I think when one has UEFI firmware with legacy BIOS support
one can specify the boot device ordering for UEFI differently
and separated from the boot device ordering for legacy BIOS.

Also in my above example the BootOrder list is different
compared to the "natural" ordering of the BootNNNN values
(according to the NNNN suffix).

Regarding ISO_RECOVER_MODE:

I noticed that special config variable "by accident" while I was
enhancing the description about ISO_DEFAULT in default.conf
and I was also wondering why ISO_RECOVER_MODE
is specific for OUTPUT=ISO and not a generic thingy.

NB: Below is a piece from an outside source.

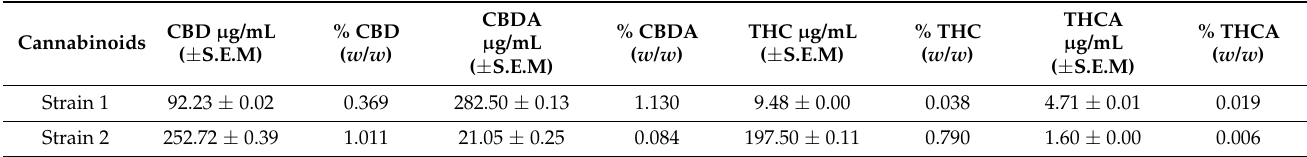
Table 5. Amount of cannabinoids in the SCF extract of two different cannabis strains. CBD µ g/mL Cannabinoids ( ±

Also here my personal assumtion is that the reason behind is
that the code for ISO_RECOVER_MODE is separated from
the other cases - or in other words:

A generic functionality to provide predefined ReaR recovery system
boot menue entries for some "common recovery system boot cases"
is not yet implemented in ReaR.

What is implemented in ReaR is only a single separated special case
to boot the recovery system with one predefined kernel command line
option in case of OUTPUT=ISO so the matching config variable
was correctly named to be ISO specific.

The current generic way for such things is that the user must
manually add non-standard kernel command line options.
(By the way: Is that also possible in case of UEFI?)

Finally:

At least some of the above is again the same old consequence
of how the OUTPUT=USB stuff was implemeted in ReaR:

The whole USB stuff is basically some kind of "add-on hack"
for a special use case that is not well integrated
with how the rest of ReaR works.

Cf.
https://github.com/rear/rear/issues/2171
therein A side note: in
https://github.com/rear/rear/issues/2171#issuecomment-509143476
and
https://github.com/rear/rear/issues/1166#issuecomment-272868388
and issues like
https://github.com/rear/rear/issues/1164
and probably some more...

jsmeix commented at 2019-12-20 09:01:

@chlupnoha
could you explain your ReaR use case so that I could get
a better understanding what our users do with ReaR?

jsmeix commented at 2019-12-20 11:04:

Now it is after-noon...

jsmeix commented at 2019-12-20 13:25:

I had also tested the ISO case and it worked for me.